Famiglie separate, l’accompagnamento di Fsc

L’associazione “Famiglie cristiane separate”, nel solco dell’Amoris laetitia, in prima linea nell’ascolto delle coppie e nella cura dei figli

L’associazione “Famiglie cristiane separate”, nel solco dell’Amoris laetitia, in prima linea nell’ascolto delle coppie e nella cura dei figli 

«Mi chiamo Giuseppe e non è facile raccontare la croce della separazione», ha iniziato così il suo racconto Giuseppe Capece, membro di Famiglie Separate Cristiane (Fsc), un uomo che ha perso l’unione coniugale e che ha cercato di ritrovare se stesso nella fede attraverso l’associazione. Il suo è stato uno degli interventi della conferenza “Vino e olio sulle ferite. L’esperienza delle rotture in famiglia” che si è tenuto giovedì 30 al Pontificio Istituto Giovanni Paolo II; un segno di attenzione alle famiglie “ferite” nel solco della “Amoris laetitia” di Papa Francesco.

Organizzato da Mario Binasco, professore di Psicologia e psicopatologia della vita matrimoniale e familiare alla Pontificia Università Lateranense, l’evento ha raccontato le iniziative di accompagnamento e sostegno alle famiglie separate che nascono in ambiente cattolico. Il preside dell’Istituto, monsignor Pierangelo Sequeri, ha ringraziato prima dell’inizio: «Ci sono persone pronte a dedicarsi, a restituirsi e farsi tramite di un aiuto che sia di riflessione e di esperienza, questa cosa mi commuove molto».

«L’ascolto è il punto di forza della nostra associazione» – ha spiegato Paola Menaglia, vicepresidente di Fsc. In Italia i nostri gruppi esistono già dagli anni ’90 e stanno vicino «a tutte le categorie di chi si separa – specifica Menaglia -, chi è rimasto fedele al matrimonio, chi si è riaccompagnato o anche risposato». Incontri di preghiera e ritiri spirituali per dare il conforto del Vangelo a chi attraversa una crisi così profonda: «Prima mi sembrava di aver coronato un sogno – ha raccontato Giuseppe – poi lei mi ha detto che non ero l’uomo giusto per lei. Mi sono sentito cadere il mondo addosso, poi ho capito che Cristo aveva sofferto come me».

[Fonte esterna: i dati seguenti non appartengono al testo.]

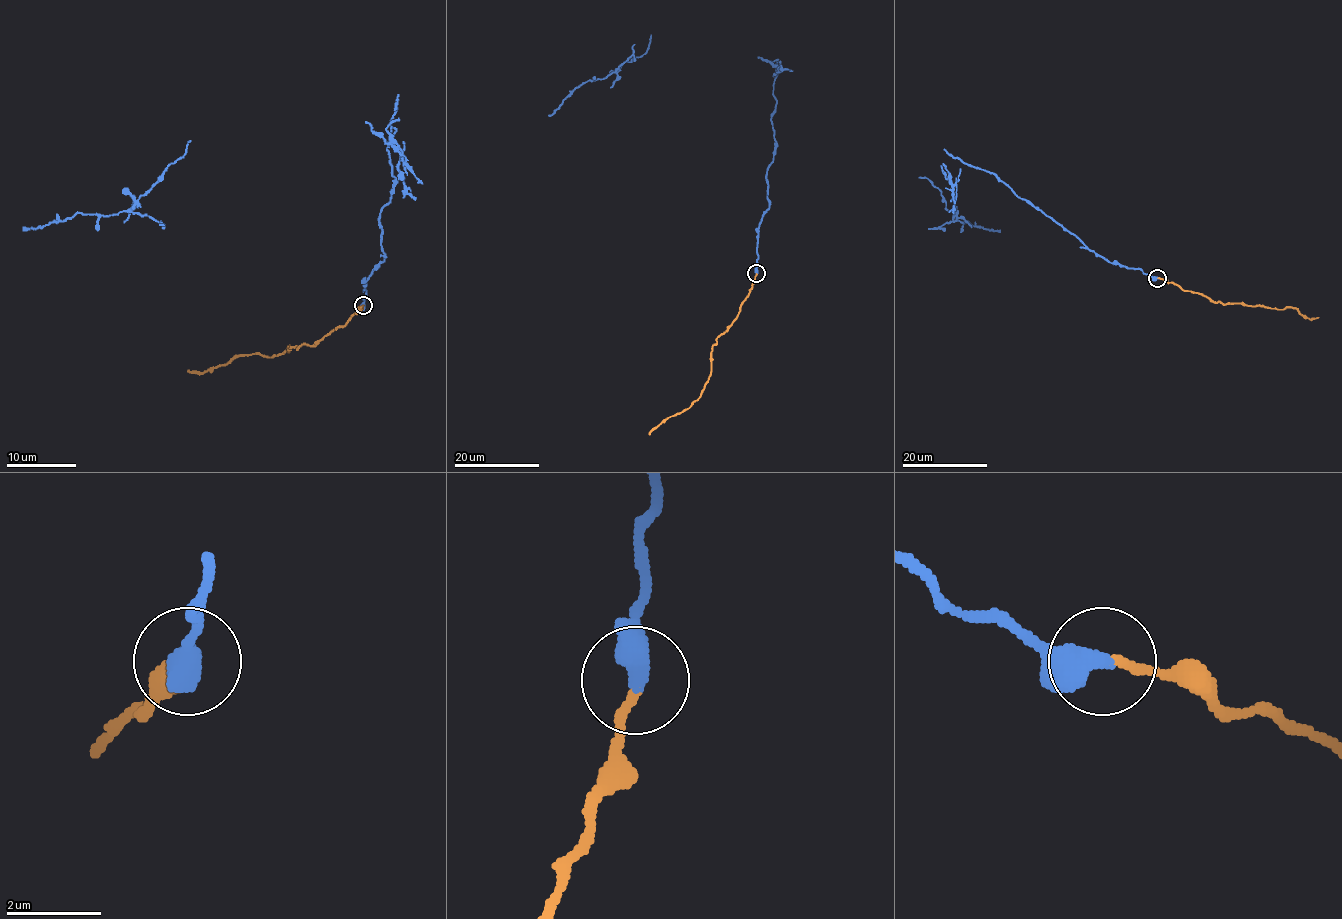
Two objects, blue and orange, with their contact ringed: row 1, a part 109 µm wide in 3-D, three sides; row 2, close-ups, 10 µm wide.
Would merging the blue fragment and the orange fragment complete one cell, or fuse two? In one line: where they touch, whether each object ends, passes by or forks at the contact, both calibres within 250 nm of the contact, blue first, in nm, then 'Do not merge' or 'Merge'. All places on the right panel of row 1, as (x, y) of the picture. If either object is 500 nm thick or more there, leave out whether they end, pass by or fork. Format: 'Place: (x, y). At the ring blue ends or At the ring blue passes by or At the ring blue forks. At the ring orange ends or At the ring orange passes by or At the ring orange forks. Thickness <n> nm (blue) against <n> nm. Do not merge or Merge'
Place: (1157, 278). Thickness 550 nm (blue) against 180 nm. Do not merge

La Chiesa, ha sottolineato Menaglia
, fino a qualche tempo fa stentava ad avere attenzione verso di loro, opinione a cui ha fatto eco in un intervento video della campagna “Soli ma ben accompagnati” don Claudio Occhipinti, assistente spirituale di Fsc: «Sono rimasto stupito nello scoprire che molti miei fratelli parroci chiudevano la porta. Non giudico, anche la mia prima reazione era di rabbia, ma il Vangelo mi dice di accogliere tutti». Così don Mario Della Giovanna da 20 anni porta avanti “La Casa” a Bergamo, un percorso spirituale in cui vengono inserite le coppie che stanno vivendo la separazione.

Accompagnare, discernere e integrare sono le tre parole chiave che Della Giovanna ha tratto dall’enciclica “Amoris laetitia” di Papa Francesco per descrivere le attività del gruppo: «Ma abbiamo iniziato molti anni prima – ha ricordato -, nel 1997, con dei gruppi di preghiera. Volevamo che avessero una casa dove trovare forza. Va accolto in particolare chi soffre la separazione e ha subito il distacco. Il lavoro è di gruppo ma personalizzato». La fine del percorso porta «a incontri con le parrocchie e le comunità diocesane con le quali la persona si riconcilia».

«Mi chiamo Douglas e sono figlio di genitori divorziati». L’altra parte di queste storie sono i figli, ha raccontato nella sua testimonianza padre Douglas de Freitas Ferreira, dottorando all’Istituto Giovanni Paolo II: «Il mio primo ricordo a 3 anni è il litigio dei miei genitori e mio padre che va via. Piangevo e cercavo di riparare mia madre». Anche ai bambini, ha detto con forza padre Ferreira, bisogna dare ascolto: «Io pensavo che quello che era accaduto era sbagliato e tutti invece mi dicevano che era normale, ma non è così. Proprio per i bambini dal 2006, Costanza Marzotto, mediatrice familiare e docente alla Cattolica, porta avanti l’esperienza dei Gruppi di parola: «Sei incontri, in cui facciamo esprimere i bambini, che si concludono con una lettera ai genitori» – ha spiegato. “Perché litigate, che motivo c’è?”, “A me volete bene, ma voi due vi volete ancora bene?” si legge: «Sono parole che altrimenti non avrebbero il coraggio di dire».